Tuesday, June 28, 2005

Thanksgiving in June

Four winged creatures you never want to Flirt with? A Turkey, a Goose, an Eagle, or an Ostrich. I've watched some pretty tough men try and get the snot knocked out of them. (nor would I mess with the cousins of the Ostrich, the Emu, the Rhea or the Cassowary. If you want to tame your Pit Bull, place him in a ring with a Cassowary.)

Real Moods? Memorious, nostalgic, patriotic, thankful.

Three things happened to inspire today's entry. One, Peggy thought my first BLOG entry was about some fish we used to have as pets. Two, thinking about the fish,  I remembered the fish story was part of an earlier journal I'd started before this one. Three,  I was looking at  one of the Spider plants in the house and remembered the fish tank that used to be there. So what the heck? Let's ressurect the entry of Thanksgiving day, 2004.

November 25, 2004

   Thanksgiving.  Our normal ritual on this last Thursday in November is to look around, watch families stress over the preparation of a feast that requires a month of fasting and six months with a personal trainer to recover from.  With no really close family in town, we go out.   This year we invited our friend Cheri.

   It was my fear that my journal would be reduced to a light hearted description of the fare we would ingest.  In short, I feared ennui, both mine and yours.

   My bride Peggy altered that reality.  She had determined the first part of our day would include the scouring of the fish tank.  It had been looking a little cloudy, maybe a lot cloudy.  Well we brought in all the cleaning accoutrements from the garage. The normal routine for this operation is to draw water down, change or clean the filter, wash the growth off glass, suck some of the gunk out of the pebbles.  Peggy had a bigger vision.  We would take the fish out of the tank, put them in a bucket, take the tank outside, wash the pebbles out with a hose, scrub everything down, and then put everything back together like new.  Peggy lithely fashioned a net out of things around the garage, pulled the fish from their environment, and we went to work.  Right away we noticed that one of the bigger fish was bent in the middle.  Really odd shape.  We decided to speed up the cleaning process hoping to save the poor guy.  Within just a few minutes he was a goner.  We are working as fast as we can, but Peggy looks down and two more are swimming sideways, and then upside down.   We work even faster.  We see them wiggle a little, quickly put them back into their known quarters, one floats to the top, one turns upside down.  I’ll tell you that net came in handy.  Now we are down to just one fish left.  For a few minutes he darted around really healthy like.  I mean he was home, it was clean, the filter was cleaned out, and the chlorination had been adjusted.  Still he must have been lonely.  He tipped to his side, rolled over; nose dove, and then seemed to have lost all sense of direction and gave up the ghost.  Peggy felt horrible guilt.

 

 I can be a compassionate guy.  All forms of life intrigue me, but somehow I can rationalize the great fish massacre of Thanksgiving 2004. They were my fish, a gift.  I fed them, I looked at them, and I watched them pick out their pecking order, their duties.  Still, no matter how hard I tried, I couldn’t get close to them.They had no names. Don’t know if I’ll try it again.  But I am going to keep the tank. It looks really cool clean.  It can be a conversation piece as guests desperately look for inhabitants.  I may just create some in my mind to keep the hunt alive.   
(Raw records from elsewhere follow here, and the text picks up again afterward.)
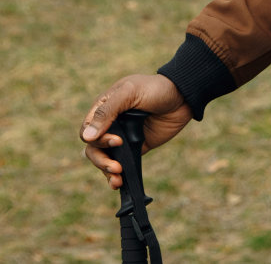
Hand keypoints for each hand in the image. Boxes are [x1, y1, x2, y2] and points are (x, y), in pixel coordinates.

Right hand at [80, 74, 192, 189]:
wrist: (183, 97)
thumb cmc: (155, 88)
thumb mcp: (130, 92)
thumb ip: (108, 112)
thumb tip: (87, 137)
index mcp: (104, 107)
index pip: (87, 129)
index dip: (97, 139)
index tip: (116, 140)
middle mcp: (110, 124)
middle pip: (93, 148)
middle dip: (101, 160)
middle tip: (116, 167)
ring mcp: (123, 137)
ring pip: (104, 158)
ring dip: (106, 170)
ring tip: (117, 179)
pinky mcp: (136, 148)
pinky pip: (121, 163)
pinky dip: (116, 175)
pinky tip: (119, 182)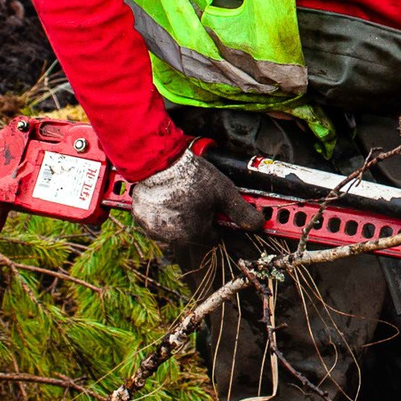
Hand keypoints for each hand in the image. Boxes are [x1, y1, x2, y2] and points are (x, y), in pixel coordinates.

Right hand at [128, 147, 263, 257]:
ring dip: (177, 219)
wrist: (160, 162)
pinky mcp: (141, 220)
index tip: (212, 209)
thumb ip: (241, 212)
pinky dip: (160, 214)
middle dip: (195, 220)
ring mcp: (155, 230)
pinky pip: (154, 222)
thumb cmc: (193, 177)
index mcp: (196, 235)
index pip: (211, 237)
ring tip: (180, 196)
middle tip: (195, 199)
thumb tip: (259, 224)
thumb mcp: (224, 192)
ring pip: (172, 229)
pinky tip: (165, 198)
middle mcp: (174, 238)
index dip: (215, 223)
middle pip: (191, 234)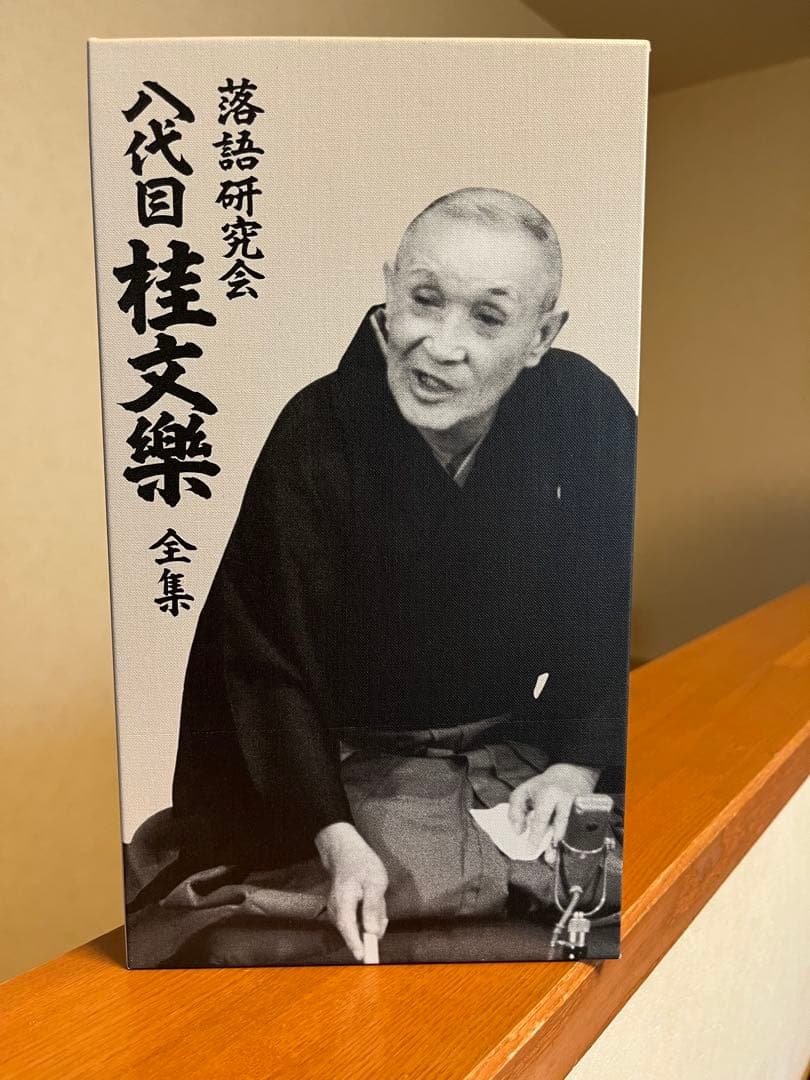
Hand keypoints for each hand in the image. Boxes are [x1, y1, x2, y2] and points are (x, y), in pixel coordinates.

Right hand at [314, 822, 388, 960]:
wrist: (346, 853)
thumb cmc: (362, 865)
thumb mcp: (375, 881)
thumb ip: (373, 907)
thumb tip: (372, 932)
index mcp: (343, 900)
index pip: (347, 926)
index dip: (355, 943)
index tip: (363, 957)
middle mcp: (336, 909)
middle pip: (355, 930)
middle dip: (373, 926)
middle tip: (381, 908)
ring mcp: (336, 912)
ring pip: (359, 927)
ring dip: (372, 919)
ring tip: (376, 899)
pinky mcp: (340, 913)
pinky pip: (357, 922)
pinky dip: (368, 916)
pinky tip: (372, 902)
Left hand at [508, 763, 599, 863]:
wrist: (572, 772)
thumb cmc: (545, 785)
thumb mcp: (524, 790)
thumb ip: (516, 809)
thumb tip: (518, 831)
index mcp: (549, 794)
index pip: (541, 818)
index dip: (536, 836)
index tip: (530, 850)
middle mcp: (566, 800)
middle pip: (560, 825)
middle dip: (553, 843)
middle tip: (547, 857)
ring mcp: (578, 806)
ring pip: (572, 828)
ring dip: (563, 844)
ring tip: (555, 856)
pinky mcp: (587, 811)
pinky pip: (581, 829)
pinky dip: (575, 841)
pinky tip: (573, 852)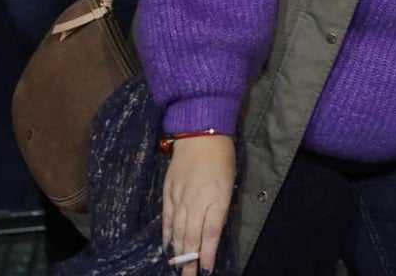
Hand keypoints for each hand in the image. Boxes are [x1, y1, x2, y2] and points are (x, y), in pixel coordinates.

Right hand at [163, 135, 234, 275]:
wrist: (200, 133)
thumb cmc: (221, 157)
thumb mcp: (229, 183)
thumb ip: (221, 208)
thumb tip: (213, 230)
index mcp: (217, 198)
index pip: (212, 233)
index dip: (208, 253)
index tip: (207, 270)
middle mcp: (197, 201)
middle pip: (191, 236)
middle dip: (190, 260)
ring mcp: (180, 197)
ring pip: (177, 230)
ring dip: (178, 251)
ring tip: (178, 267)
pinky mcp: (168, 191)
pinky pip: (166, 218)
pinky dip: (166, 234)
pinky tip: (166, 246)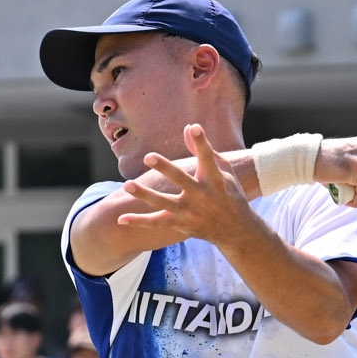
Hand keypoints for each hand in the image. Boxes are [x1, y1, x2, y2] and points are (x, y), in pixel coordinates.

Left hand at [114, 125, 258, 244]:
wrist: (235, 230)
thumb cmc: (229, 193)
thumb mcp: (224, 171)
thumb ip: (205, 149)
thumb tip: (188, 128)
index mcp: (215, 179)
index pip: (207, 158)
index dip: (202, 143)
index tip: (195, 128)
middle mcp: (202, 195)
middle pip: (180, 180)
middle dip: (165, 168)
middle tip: (148, 157)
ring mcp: (190, 212)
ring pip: (163, 203)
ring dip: (144, 195)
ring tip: (127, 185)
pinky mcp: (180, 224)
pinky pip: (156, 223)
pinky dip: (139, 221)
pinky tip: (121, 219)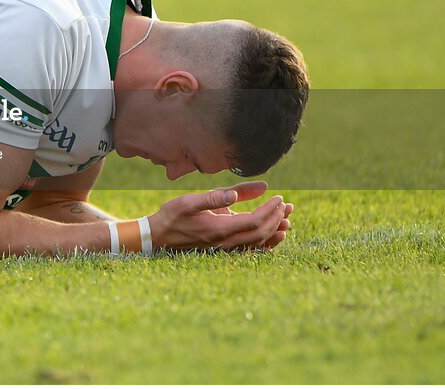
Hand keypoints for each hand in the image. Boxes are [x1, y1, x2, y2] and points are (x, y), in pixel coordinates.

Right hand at [147, 181, 291, 251]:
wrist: (158, 236)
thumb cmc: (172, 216)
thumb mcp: (189, 202)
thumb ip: (214, 198)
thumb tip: (235, 194)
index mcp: (219, 229)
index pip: (254, 221)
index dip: (270, 210)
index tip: (279, 198)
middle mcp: (225, 242)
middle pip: (260, 233)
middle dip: (275, 218)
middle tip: (285, 205)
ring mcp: (224, 248)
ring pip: (257, 243)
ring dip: (274, 231)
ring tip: (286, 219)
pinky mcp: (222, 249)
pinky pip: (249, 249)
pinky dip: (265, 243)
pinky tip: (273, 236)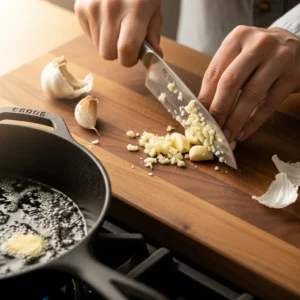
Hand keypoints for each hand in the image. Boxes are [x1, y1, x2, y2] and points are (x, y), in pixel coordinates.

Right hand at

  Somewhere in here we watched Indianapolis immasculate Detroit on Detroit's home turf. That Manning kid, what a showboat.
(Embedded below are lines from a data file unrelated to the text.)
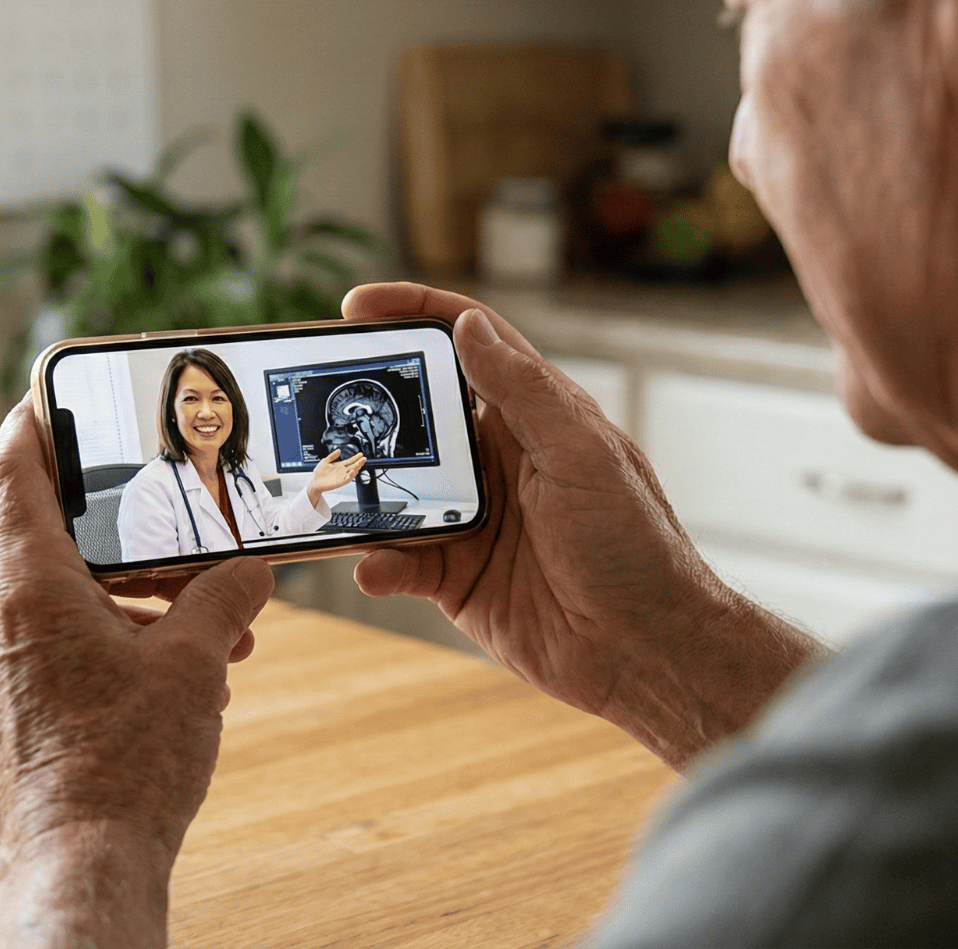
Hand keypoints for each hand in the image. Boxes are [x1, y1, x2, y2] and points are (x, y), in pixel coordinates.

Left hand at [0, 397, 274, 947]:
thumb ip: (224, 601)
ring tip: (204, 633)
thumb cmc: (126, 766)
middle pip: (53, 546)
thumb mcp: (195, 666)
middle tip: (186, 542)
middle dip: (130, 545)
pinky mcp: (0, 716)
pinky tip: (169, 681)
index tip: (50, 394)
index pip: (13, 474)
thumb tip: (250, 572)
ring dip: (130, 607)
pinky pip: (51, 654)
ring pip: (60, 607)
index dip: (33, 423)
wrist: (78, 868)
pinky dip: (107, 648)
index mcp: (27, 588)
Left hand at [304, 449, 365, 505]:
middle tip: (364, 458)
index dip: (355, 458)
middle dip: (359, 462)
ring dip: (356, 468)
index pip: (350, 461)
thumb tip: (339, 450)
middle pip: (353, 466)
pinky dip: (350, 475)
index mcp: (339, 466)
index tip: (360, 454)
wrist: (314, 482)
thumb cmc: (319, 473)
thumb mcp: (325, 461)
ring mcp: (342, 477)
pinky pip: (347, 479)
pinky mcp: (340, 482)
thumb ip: (332, 456)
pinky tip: (352, 471)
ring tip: (360, 464)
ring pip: (352, 472)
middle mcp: (342, 471)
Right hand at [342, 283, 819, 768]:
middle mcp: (497, 460)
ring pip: (393, 489)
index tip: (356, 306)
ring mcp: (471, 519)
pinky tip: (374, 570)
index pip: (467, 344)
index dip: (414, 314)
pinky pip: (398, 562)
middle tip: (310, 400)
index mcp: (532, 417)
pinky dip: (378, 564)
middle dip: (362, 405)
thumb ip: (522, 391)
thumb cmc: (634, 545)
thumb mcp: (581, 454)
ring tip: (316, 486)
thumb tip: (470, 325)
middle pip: (414, 414)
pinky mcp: (455, 577)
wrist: (646, 652)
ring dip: (355, 489)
      Okay, to dinner.  At Cheri’s request we do Le Central, affordable French Turkey. They do do a nice job.  And Crème Brule rivals pumpkin pie as the pies de resistance.
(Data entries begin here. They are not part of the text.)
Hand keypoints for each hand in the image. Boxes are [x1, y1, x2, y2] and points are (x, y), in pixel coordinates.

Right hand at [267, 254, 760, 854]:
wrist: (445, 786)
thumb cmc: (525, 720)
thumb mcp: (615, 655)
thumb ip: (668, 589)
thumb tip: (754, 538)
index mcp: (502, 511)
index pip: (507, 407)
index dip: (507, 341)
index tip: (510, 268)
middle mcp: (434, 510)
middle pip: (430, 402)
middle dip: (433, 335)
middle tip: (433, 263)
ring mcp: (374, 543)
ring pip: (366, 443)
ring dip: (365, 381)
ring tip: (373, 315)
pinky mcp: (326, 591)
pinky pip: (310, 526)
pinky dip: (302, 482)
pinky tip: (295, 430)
       Our wine waiter, and our waitress, both from France are wrestling with the English language. But since the fare was Turkey, and the meal was  prix fix,  there didn’t need to be a whole lot of intelligent exchange.   We did throw the waitress a curve asking her to translate Pepe Le Pues’ common phrase, “Sacra Bleu.”  Turns out our guess was as good as hers. Two glasses of wine, 10 pounds of Faux French food (only because it was thanksgiving), and Crème Brule causes one to pose such deep queries.

 

Epilogue: Cheri has since gotten married and moved to Ireland where no one speaks french. And let's see, Ostrich, Cartoon Skunk, Wine, Spider Plant, Fish, Creme Brule, Thanksgiving, June 28th? There must be a connection  here somewhere.